Trani scandalo nello scandalo, di Stefano de Luca

La penosa vicenda che emerge dalle indiscrezioni sull’inchiesta della Procura di Trani è esemplificativa di una tenuta democratica ormai al collasso. Che un Presidente del Consiglio trami con un proprio ex impiegato, collocato come componente di una alta Autorità di garanzia, contro giornalisti e trasmissioni a lui sgradite, per un liberale, è cosa che fa rabbrividire e dimostra come ormai il rapporto tra politica ed informazione RAI, da sempre lottizzato, abbia superato ogni limite di decenza e rientri nella sfera della patologia. Serve a spiegare anche come sia possibile che esistano trasmissioni insopportabili come “Annozero”, che ha un solo ed unico tema: l’attacco e la denigrazione del Capo del Governo e di tutto ciò che gli ruota intorno. Nella logica della guerra per bande, tutto è consentito, anche i colpi bassi e gli espedienti più ignobili, sia dalla parte del giornalismo militante, come da quella di una politica fondata sulla occupazione del potere e sul sopruso. Come non scandalizza l’insulto e la diffamazione, che vengono spacciati per informazione, approfondimento o satira, altrettanto si ritiene normale rispondere con il tentativo della cancellazione, abusando del proprio potere politico. Se tutto questo avviene nell’ ambito del Servizio Pubblico, finanziato dal Canone dei Contribuenti, è ancora più odioso e rafforza la nostra antica convinzione che per la RAI vi è un’ unica soluzione: quella di imboccare la via della privatizzazione.

Da parte sua il potere giudiziario, purtroppo dando ragione a chi lo accusa di perseguire intenti politici, si comporta come un oppositore e non come un Ordine, terzo ed indipendente. Non può essere sfuggita a nessuno la tempestività della fuga di notizie, in un momento già reso caldo dalla polemica sulla ricusazione di alcune liste elettorali, facenti capo alla stessa fazione politica. Il compito delle Procure è quello di occuparsi di reati, non di compiere indebite interferenze nella politica, con la complicità di ben individuati settori  dell’ informazione. E’ apparso evidente a tutti che lo sconfinamento, non solo viola ogni regola di galateo istituzionale, ma anche norme giuridiche cogenti, ponendo in essere comportamenti inammissibili proprio da parte di chi sarebbe chiamato alla delicata funzione di imporre il primato della legge e della legalità. Tutto questo, al di là di ogni questione di opportunità, rappresenta un palese vulnus del principio della separazione dei Poteri, solennemente sancito dalla Carta Costituzionale. Una parte si ritiene legittimata ad usare impropriamente il consenso, ottenuto dal Corpo Elettorale, non solo per occupare tutti gli spazi di potere, che le derivano dalla maggioranza politica, compreso il predominio sul controllo della RAI, ma altresì per annientare il contraddittorio, se diventa fastidioso e pressante.

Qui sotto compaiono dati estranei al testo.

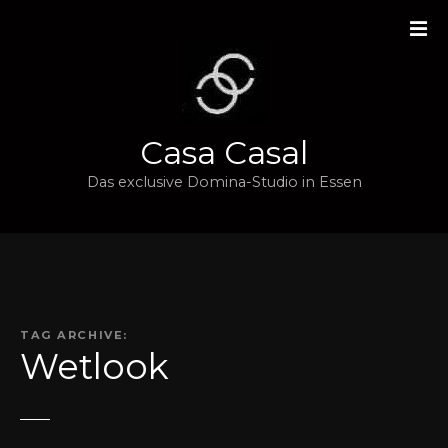
Z
u
m
I
n
h
Casa Casal
a
l
Das exclusive Domina-Studio in Essen
t
s
p
r
i
n
TAG ARCHIVE:
g
Wetlook
e
n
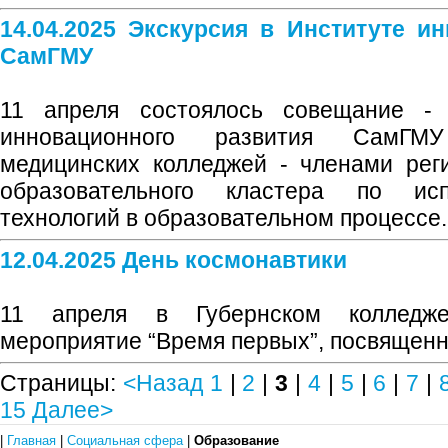
14.04.2025 Экскурсия в Институте и
СамГМУ
11 апреля состоялось совещание - 
инновационного развития СамГМ
медицинских колледжей - членами рег
образовательного кластера по ис
технологий в образовательном процессе.
12.04.2025 День космонавтики
11 апреля в Губернском колледж
мероприятие “Время первых”, посвященн
Страницы:
<Назад
1
|
2
|
3
|
4
|
5
|
6
|
7
|
15
Далее>
|
Главная
|
Социальная сфера
|
Образование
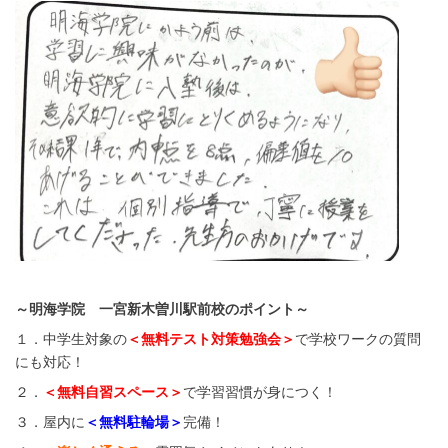
～明海学院 一宮新木曽川駅前校のポイント～
１．中学生対象の
＜無料テスト対策勉強会＞
で学校ワークの質問
にも対応！
２．
＜無料自習スペース＞
で学習習慣が身につく！
３．屋内に
＜無料駐輪場＞
完備！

L’ altra parte (dispiace dover chiamare così settori della magistratura inquirente) ritiene di poter usare gli strumenti investigativi con largo spreco delle risorse del contribuente, per produrre scoops scandalistici, facendo trapelare durante una campagna elettorale notizie di forte impatto mediatico, ancorché prive di contenuto penalistico, ma di grandissimo effetto politico.

Indiscutibilmente le indebite pressioni esercitate su un Organo di Garanzia impongono un giudizio fortemente critico su chi le abbia esercitate, ma che compete alla sede politica, non ad un magistrato, peraltro incompetente, che invece ha il dovere di occuparsi esclusivamente di perseguire i di reati. Purtroppo l’ansia della sovraesposizione mediatica ha reso tali comportamenti ripetuti e ormai quasi abituali. Basta ricordare le raffiche di intercettazioni, audizioni di testimoni notissimi e  arresti eccellenti della Procura di Potenza, o di quella di Catanzaro o di Salerno, e, più recentemente di Firenze, che, consapevolmente prive di competenza territoriale, hanno deliberatamente portato avanti inchieste e deciso arresti, prima di trasmettere gli atti ai propri colleghi, territorialmente competenti.

A tutto ciò la politica risponde con protervia, ritenendo che la legittimazione popolare possa consentirle tutto.

Quale forma di protesta rimane ai cittadini, che assistono interdetti allo scempio del diritto e della Costituzione, se non, come primo atto di rivoluzione morale, quello di disertare le urne?